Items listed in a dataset
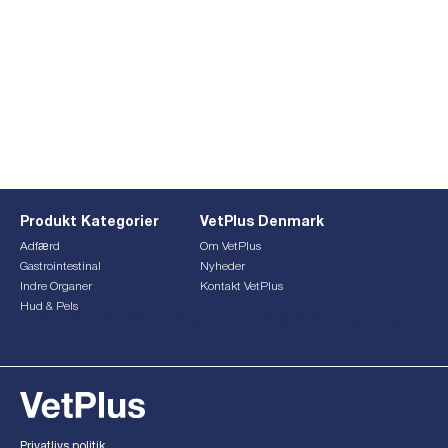
Produkt Kategorier
VetPlus Denmark
Adfærd
Om VetPlus
Gastrointestinal
Nyheder
Indre Organer
Kontakt VetPlus
Hud & Pels
This form is currently undergoing maintenance. Please try
again later.
Privatlivs politik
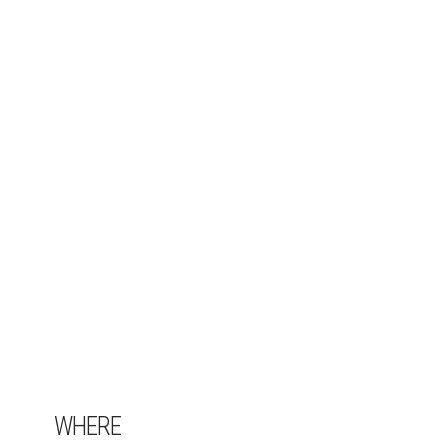
WHERE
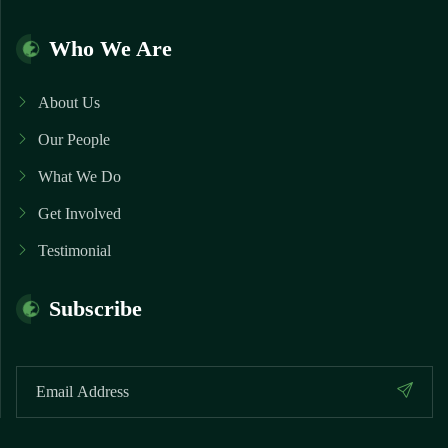
Who We Are
About Us
Our People
What We Do
Get Involved
Testimonial
Subscribe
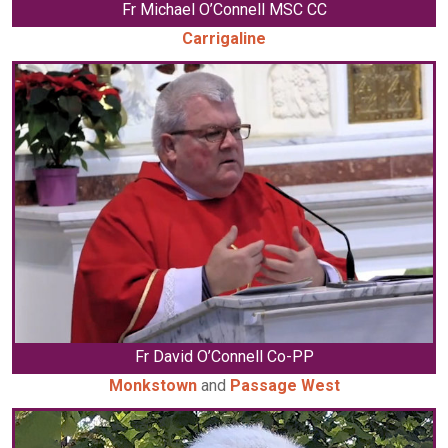
Fr Michael O’Connell MSC CC
Carrigaline
Fr David O’Connell Co-PP
Monkstown
and
Passage West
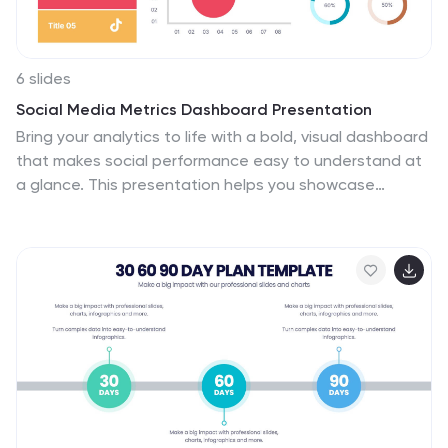
6 slides
Social Media Metrics Dashboard Presentation
Bring your analytics to life with a bold, visual dashboard
that makes social performance easy to understand at
a glance. This presentation helps you showcase
engagement, growth, and platform insights with clean
charts and organized data sections. Fully editable and
compatible with PowerPoint, Keynote, and Google
Slides.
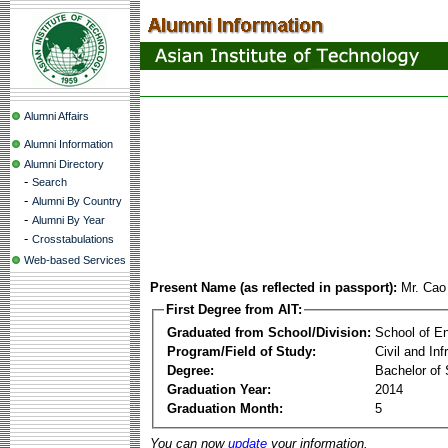
Alumni Affairs
Alumni Information
Alumni Directory
-
Search
-
Alumni By Country
-
Alumni By Year
-
Crosstabulations
Web-based Services
Present Name (as reflected in passport):
Mr. Ca
First Degree from AIT:
Graduated from School/Division:
School of E
Program/Field of Study:
Civil and In
Degree:
Bachelor of 
Graduation Year:
2014
Graduation Month:
5
You can now
update
your information.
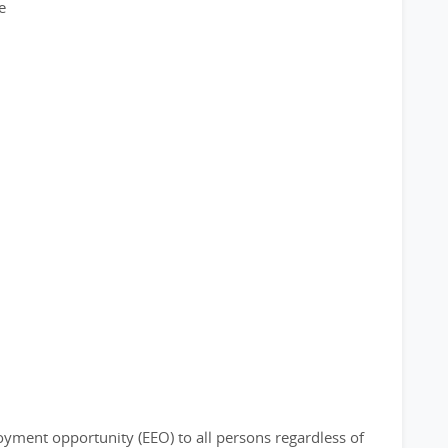
e
loyment opportunity (EEO) to all persons regardless of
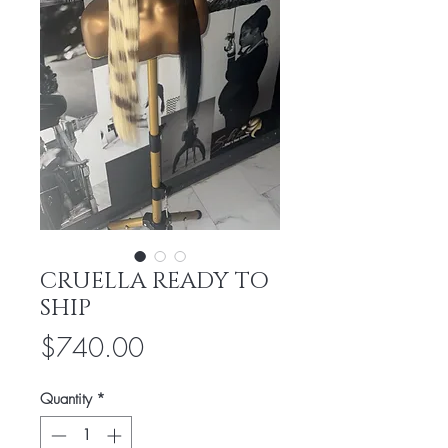
CRUELLA READY TO
SHIP
Price
$740.00
Quantity
*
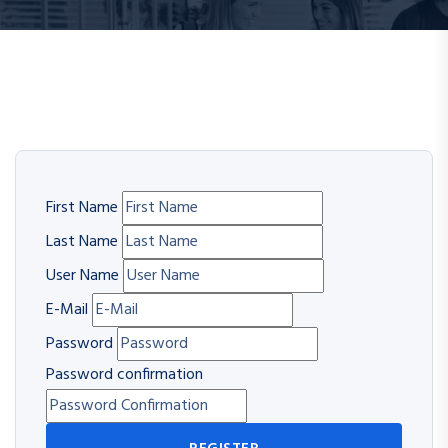
First Name
Last Name
User Name
E-Mail
Password
Password confirmation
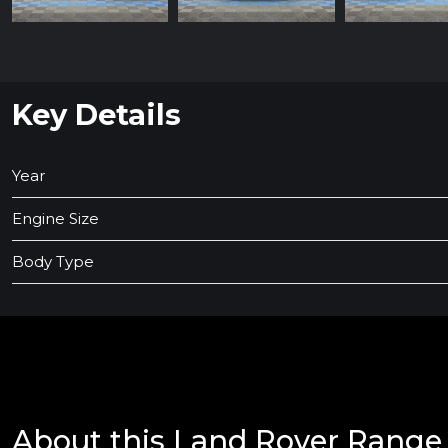
Key Details
Year
Engine Size
Body Type
About this Land Rover Range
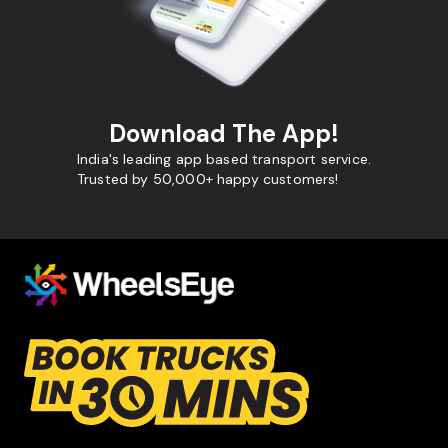
Download The App!
India's leading app based transport service.
Trusted by 50,000+ happy customers!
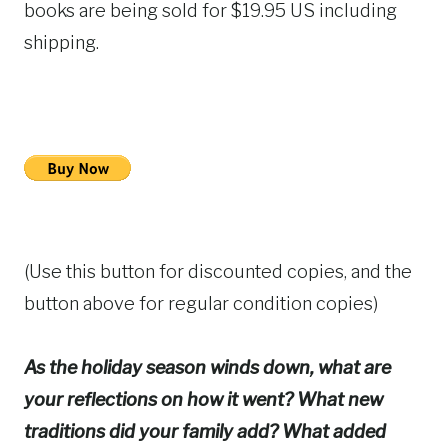
books are being sold for $19.95 US including
shipping.
(Use this button for discounted copies, and the
button above for regular condition copies)
As the holiday season winds down, what are
your reflections on how it went? What new
traditions did your family add? What added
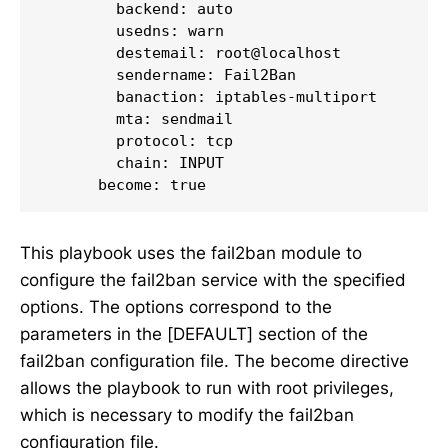
        backend: auto

        usedns: warn

        destemail: root@localhost

        sendername: Fail2Ban

        banaction: iptables-multiport

        mta: sendmail

        protocol: tcp

        chain: INPUT

      become: true
This playbook uses the fail2ban module to
configure the fail2ban service with the specified
options. The options correspond to the
parameters in the [DEFAULT] section of the
fail2ban configuration file. The become directive
allows the playbook to run with root privileges,
which is necessary to modify the fail2ban
configuration file.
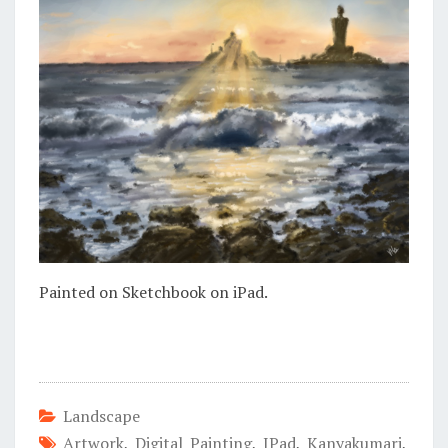
Painted on Sketchbook on iPad.
Landscape
Artwork
,
Digital Painting
,
IPad
,
Kanyakumari
,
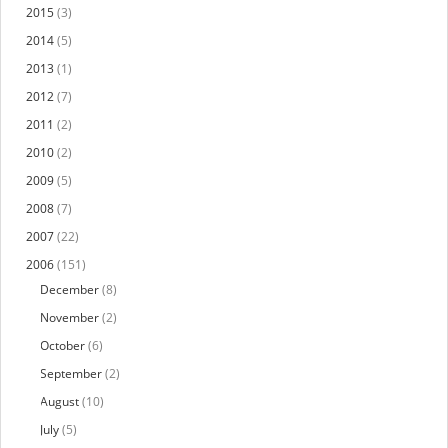
2015
(3)
2014
(5)
2013
(1)
2012
(7)
2011
(2)
2010
(2)
2009
(5)
2008
(7)
2007
(22)
2006
(151)
December
(8)
November
(2)
October
(6)
September
(2)
August
(10)
July
(5)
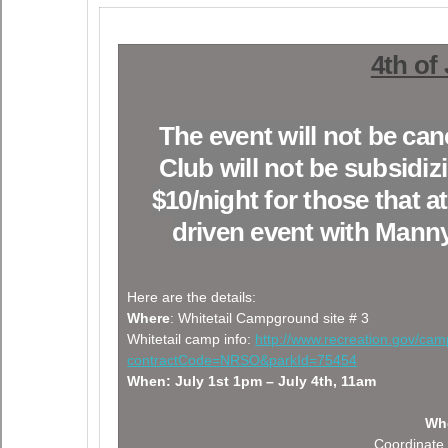
4th of
The event will not be c
Club will not be subsidiz
$10/night for those that 
driven event with Manny
Here are the details:
Where
: Whitetail Campground site # 3
Whitetail camp info:
http://www.recreation.gov/ca
contractCode=NRSO&parkId=75454
When: July 1st 1pm – July 4th, 11am
Who
Coordinate 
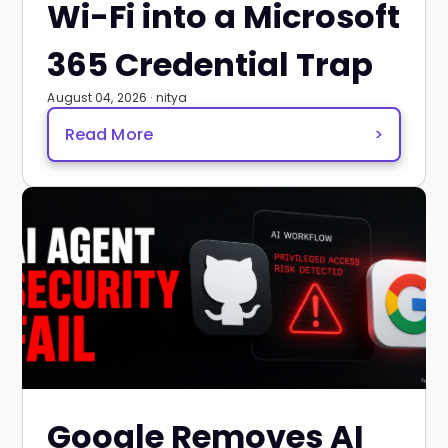
Wi-Fi into a Microsoft
365 Credential Trap
August 04, 2026 · nitya
Read More
>
Google Removes AI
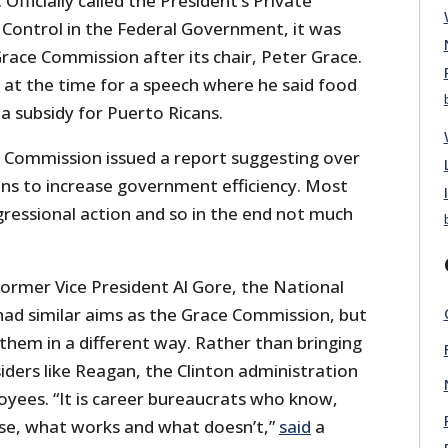
ficially called the President’s Private
 Control in the Federal Government, it was
race Commission after its chair, Peter Grace.
at the time for a speech where he said food
a subsidy for Puerto Ricans.
e Commission issued a report suggesting over
s to increase government efficiency. Most
ressional action and so in the end not much
former Vice President Al Gore, the National
d similar aims as the Grace Commission, but
them in a different way. Rather than bringing
iders like Reagan, the Clinton administration
oyees. “It is career bureaucrats who know,
se, what works and what doesn’t,”
said
a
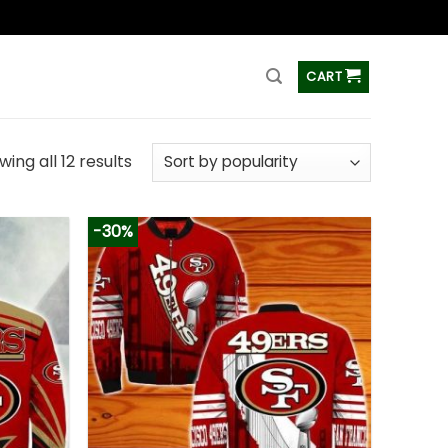
ss
CART
ing all 12 results
-30%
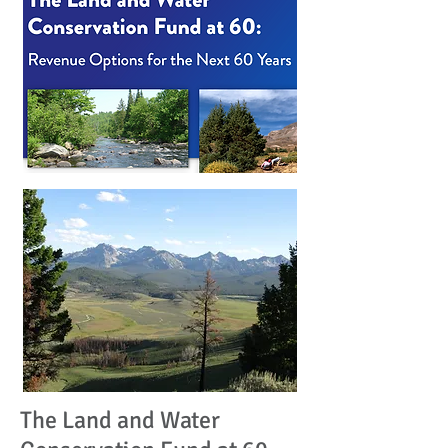
The Land and Water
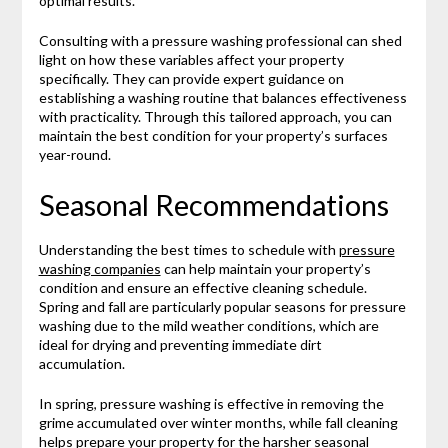
optimal results.
Consulting with a pressure washing professional can shed
light on how these variables affect your property
specifically. They can provide expert guidance on
establishing a washing routine that balances effectiveness
with practicality. Through this tailored approach, you can
maintain the best condition for your property’s surfaces
year-round.
Seasonal Recommendations
Understanding the best times to schedule with
pressure
washing companies
can help maintain your property’s
condition and ensure an effective cleaning schedule.
Spring and fall are particularly popular seasons for pressure
washing due to the mild weather conditions, which are
ideal for drying and preventing immediate dirt
accumulation.
In spring, pressure washing is effective in removing the
grime accumulated over winter months, while fall cleaning
helps prepare your property for the harsher seasonal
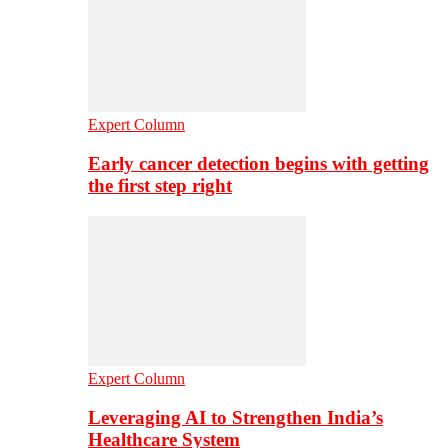
Expert Column
Early cancer detection begins with getting
the first step right
Expert Column
Leveraging AI to Strengthen India’s
Healthcare System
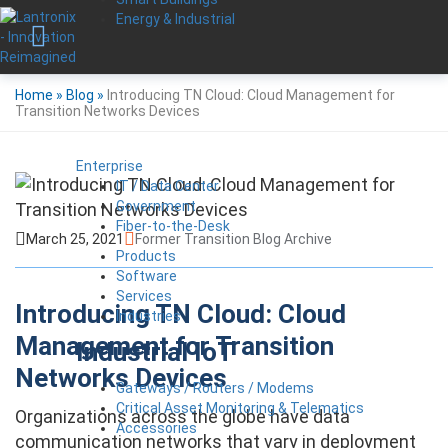
Energy & Industrial
Home
»
Blog
»
Introducing TN Cloud: Cloud Management for
Transition Networks Devices
Enterprise
IT / Data Center
Government
Fiber-to-the-Desk
March 25, 2021
Former Transition Blog Archive
Products
Software
Services
Introducing TN Cloud: Cloud
Industries
Management for Transition
Industrial IoT
Networks Devices
Gateways / Routers / Modems
Critical Asset Monitoring & Telematics
Organizations across the globe have data
Accessories
communication networks that vary in deployment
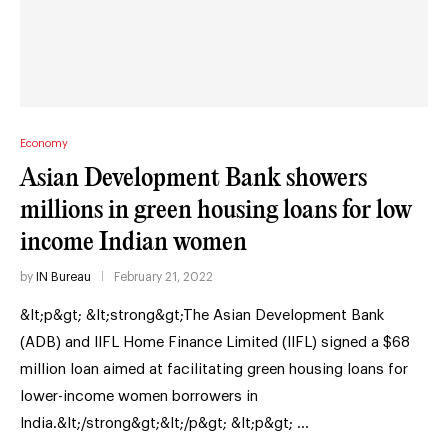
Economy
Asian Development Bank showers
millions in green housing loans for low
income Indian women
by
IN Bureau
February 21, 2022
&lt;p&gt; &lt;strong&gt;The Asian Development Bank
(ADB) and IIFL Home Finance Limited (IIFL) signed a $68
million loan aimed at facilitating green housing loans for
lower-income women borrowers in
India.&lt;/strong&gt;&lt;/p&gt; &lt;p&gt; …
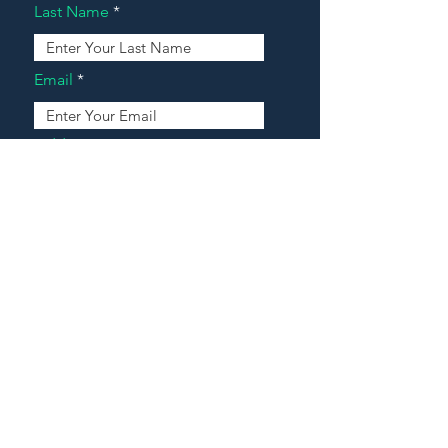
Last Name
Email
Address
Message
Contact Our Agents Now!
House For Sale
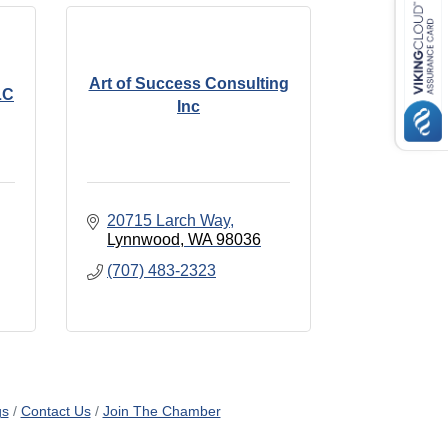
Art of Success Consulting
LC
Inc
20715 Larch Way
Lynnwood
WA
98036
(707) 483-2323
gs
Contact Us
Join The Chamber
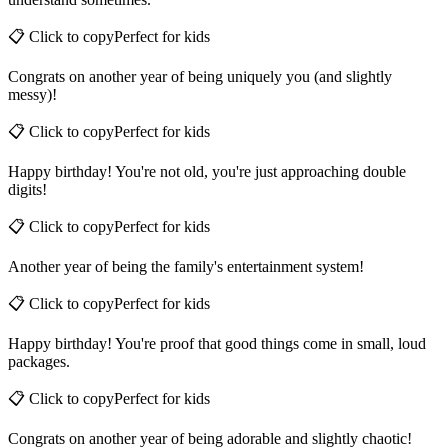
understand sometimes.
📋 Click to copy
Perfect for
kids
Congrats on another year of being uniquely you (and slightly
messy)!
📋 Click to copy
Perfect for
kids
Happy birthday! You're not old, you're just approaching double
digits!
📋 Click to copy
Perfect for
kids
Another year of being the family's entertainment system!
📋 Click to copy
Perfect for
kids
Happy birthday! You're proof that good things come in small, loud
packages.
📋 Click to copy
Perfect for
kids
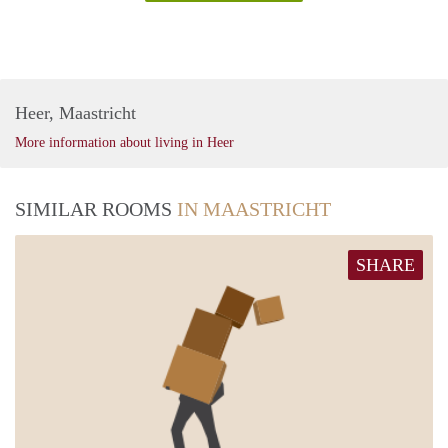
Heer, Maastricht
More information about living in Heer
SIMILAR ROOMS
IN MAASTRICHT
SHARE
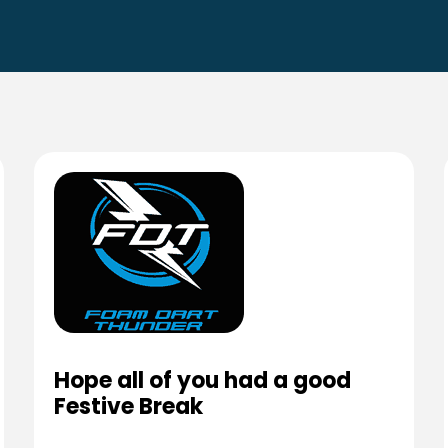
Hope all of you had a good
Festive Break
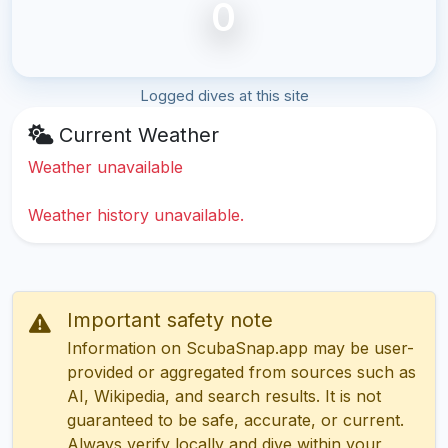
0
Logged dives at this site
Current Weather
Weather unavailable
Weather history unavailable.
Important safety note
Information on ScubaSnap.app may be user-
provided or aggregated from sources such as
AI, Wikipedia, and search results. It is not
guaranteed to be safe, accurate, or current.
Always verify locally and dive within your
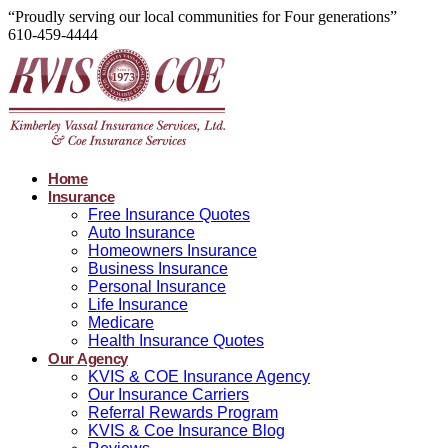
“Proudly serving our local communities for Four generations”
610-459-4444
Home
Insurance
Free Insurance Quotes
Auto Insurance
Homeowners Insurance
Business Insurance
Personal Insurance
Life Insurance
Medicare
Health Insurance Quotes
Our Agency
KVIS & COE Insurance Agency
Our Insurance Carriers
Referral Rewards Program
KVIS & Coe Insurance Blog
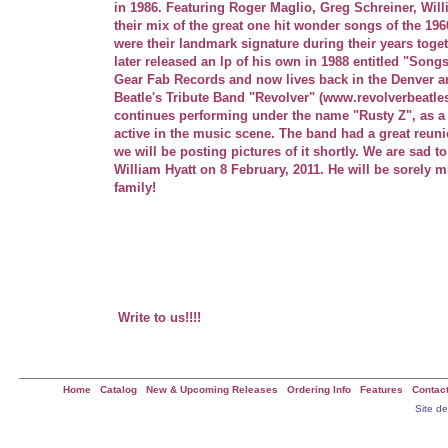
in 1986. Featuring Roger Maglio, Greg Schreiner, Wil
their mix of the great one hit wonder songs of the 1960
were their landmark signature during their years toget
later released an lp of his own in 1988 entitled "Son
Gear Fab Records and now lives back in the Denver a
Beatle's Tribute Band "Revolver" (www.revolverbeatle
continues performing under the name "Rusty Z", as a
active in the music scene. The band had a great reun
we will be posting pictures of it shortly. We are sad 
William Hyatt on 8 February, 2011. He will be sorely m
family!
n the entertainment industry as "Rusty Z
Roger0 performances through the years.
Greg and Billy continue to play in and around the Denver 
NEWS FLASH!! THE BOYS JUST HAD THEIR FIRST R
2002 AND IT WAS A BLAST!! PICTURES TO FOLLOW!!
Write to us!!!!
Home
|
Catalog
|
New & Upcoming Releases
|
Ordering Info
|
Features
|
Contac
All Information on this site ©2001 Gear Fab Publishing - All Rights Reserved ::
Site d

WHAT THE TASK REQUIRES
Although pictures appear among the entries, please set down only the lines from the one with "chain: INPUT" up to and including the one with "Google Removes AI", word for word.

SOLUTION TO THE PROBLEM
        chain: INPUT

      become: true
This playbook uses the fail2ban module to
configure the fail2ban service with the specified
options. The options correspond to the
parameters in the [DEFAULT] section of the
fail2ban configuration file. The become directive
allows the playbook to run with root privileges,
which is necessary to modify the fail2ban
configuration file.
Painted on Sketchbook on iPad.
Landscape
Artwork
,
Digital Painting
,
IPad
,
Kanyakumari
,
2015
(3)
2014
(5)
2013
(1)
2012
(7)
2011
(2)
2010
(2)
2009
(5)
2008
(7)
2007
(22)
2006
(151)
December
(8)
November
(2)
October
(6)
September
(2)
August
(10)
July
(5)
4th of
The event will not be c
Club will not be subsidiz
$10/night for those that 
driven event with Manny
Here are the details:
Where
: Whitetail Campground site # 3
Whitetail camp info:
http://www.recreation.gov/ca
contractCode=NRSO&parkId=75454
When: July 1st 1pm – July 4th, 11am
Who
Coordinate 
Wi-Fi into a Microsoft
365 Credential Trap
August 04, 2026 · nitya
Read More
>
Google Removes AI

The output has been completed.